Despreocupado com a segurança, Stefan Zweig pacificamente
visitou favelas, então mais pobres que as atuais: “Tinha um mau pressentimento.
Esperava receber um olhar raivoso ou uma palavra injuriosa. Mas para esses
indivíduos de boa-fé um estrangeiro que se dá ao trabalho de subir aqueles
morros, é um hóspede bem-vindo e quase um amigo”. Visitasse-as hoje sem a
permissão do chefe da boca de fumo, para começo de conversa seria depenado.
Facilmente sequestrado ou morto.
Não estou sobrevalorizando as impressões do vienense. Tem
seu ponto-de-vista de europeu educado na Belle Époque numa das capitais mais
civilizadas da Europa, no seu olhar pode facilmente existir influência do romantismo
do século 19. Nada disso excluo. Mas também não quero subestimá-lo. Dados os
descontos, Zweig parece contemplar outro mundo, tragado pelo tempo. À primeira
vista, sacudido pelas incompreensões, rasgado pelas divisões, com patrulhas
cultivando o ódio, pouco existiria daquele país formado com enormes
dificuldades, missionado em especial por jesuítas, carmelitas e franciscanos.
Dele, recordo lenda bretã, como uma catedral engolida por maremoto, só se
ouviria o plangor longínquo dos sinos debaixo de águas revoltas.
Na mesma época, 1935 a 1937, professor na nascente
USP, morou entre nós Fernand Braudel (1902-1985). Muitos estudiosos o
consideram o maior pensador social e historiador do século 20. Reveladoramente,
viu o Brasil com olhar parecido ao de Stefan Zweig: “Foi no Brasil que me
tornei inteligente. O espetáculo que tive diante dos olhos era um tal
espetáculo de história, um tal espetáculo de gentileza social que eu compreendi
a vida de outra maneira. Os mais belos anos de minha vida passei no Brasil”. O
que significava para ele ter ficado inteligente?, foi-lhe perguntado. Deu
várias respostas. Duas delas: “Fiquei menos banal”. A outra: “Lá eu aprendi a
ser feliz”. O espetáculo de gentileza social lhe estimulou a inteligência.

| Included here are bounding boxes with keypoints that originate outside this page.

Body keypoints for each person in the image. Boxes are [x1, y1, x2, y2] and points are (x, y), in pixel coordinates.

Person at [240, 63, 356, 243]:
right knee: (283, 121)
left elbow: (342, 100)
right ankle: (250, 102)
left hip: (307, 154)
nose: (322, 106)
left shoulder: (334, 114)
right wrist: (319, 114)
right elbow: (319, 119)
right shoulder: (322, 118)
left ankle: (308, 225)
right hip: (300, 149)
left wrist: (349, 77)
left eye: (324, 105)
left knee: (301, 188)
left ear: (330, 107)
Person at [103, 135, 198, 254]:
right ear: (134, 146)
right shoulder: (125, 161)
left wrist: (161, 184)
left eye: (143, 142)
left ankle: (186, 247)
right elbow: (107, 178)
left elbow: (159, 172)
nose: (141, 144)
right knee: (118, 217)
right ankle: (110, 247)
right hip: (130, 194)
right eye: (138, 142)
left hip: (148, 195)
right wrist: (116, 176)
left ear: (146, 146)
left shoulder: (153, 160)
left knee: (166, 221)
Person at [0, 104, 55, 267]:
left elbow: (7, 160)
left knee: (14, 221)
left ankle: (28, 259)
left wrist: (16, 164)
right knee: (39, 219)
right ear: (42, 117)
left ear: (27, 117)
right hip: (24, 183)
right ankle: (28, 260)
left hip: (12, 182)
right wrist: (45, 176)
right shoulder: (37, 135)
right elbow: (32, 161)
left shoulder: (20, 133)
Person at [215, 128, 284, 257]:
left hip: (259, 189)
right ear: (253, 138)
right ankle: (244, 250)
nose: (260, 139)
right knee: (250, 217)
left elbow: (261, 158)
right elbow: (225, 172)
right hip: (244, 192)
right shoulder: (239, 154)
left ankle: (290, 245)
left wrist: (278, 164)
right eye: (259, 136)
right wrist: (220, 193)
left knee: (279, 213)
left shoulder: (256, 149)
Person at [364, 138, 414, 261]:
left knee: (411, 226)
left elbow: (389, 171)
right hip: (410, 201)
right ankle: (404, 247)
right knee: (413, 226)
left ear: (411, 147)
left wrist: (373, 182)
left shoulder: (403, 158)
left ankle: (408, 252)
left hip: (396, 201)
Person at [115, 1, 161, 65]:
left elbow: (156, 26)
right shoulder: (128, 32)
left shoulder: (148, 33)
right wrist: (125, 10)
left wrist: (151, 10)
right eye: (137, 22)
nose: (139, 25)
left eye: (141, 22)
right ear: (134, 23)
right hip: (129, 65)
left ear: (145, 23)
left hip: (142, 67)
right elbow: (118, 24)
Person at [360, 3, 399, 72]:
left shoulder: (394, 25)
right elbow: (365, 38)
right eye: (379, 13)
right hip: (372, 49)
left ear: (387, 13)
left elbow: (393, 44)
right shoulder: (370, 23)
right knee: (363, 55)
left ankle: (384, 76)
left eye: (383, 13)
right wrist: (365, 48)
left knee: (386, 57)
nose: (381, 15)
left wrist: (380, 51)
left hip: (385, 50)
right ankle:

Tornou-a mais abarcadora. Nas fontes da gentileza social, o interesse
desinteressado [paradoxo aparente] e o apreço pelo “outro”. O “outro” não é o
inferno, como na frase de Jean-Paul Sartre [l’enfer,
c’est les autres], o “outro”, nessa mentalidade, é a estrada para o
paraíso.
Volto à
pergunta de fundo, o que restou do aroma evolado de árvore frondosa, que encantou
Stefan Zweig e Fernand Braudel? Raízes, riqueza imensa, ainda que potencial. Distingui-las
em nosso radar interior, regá-las, tonifica as melhores fibras do espírito. Sem
seu cultivo, o Brasil nunca terá títulos para ser nação com grandeza cristã, mesmo
que consiga romper os obstáculos que hoje o impedem de crescer.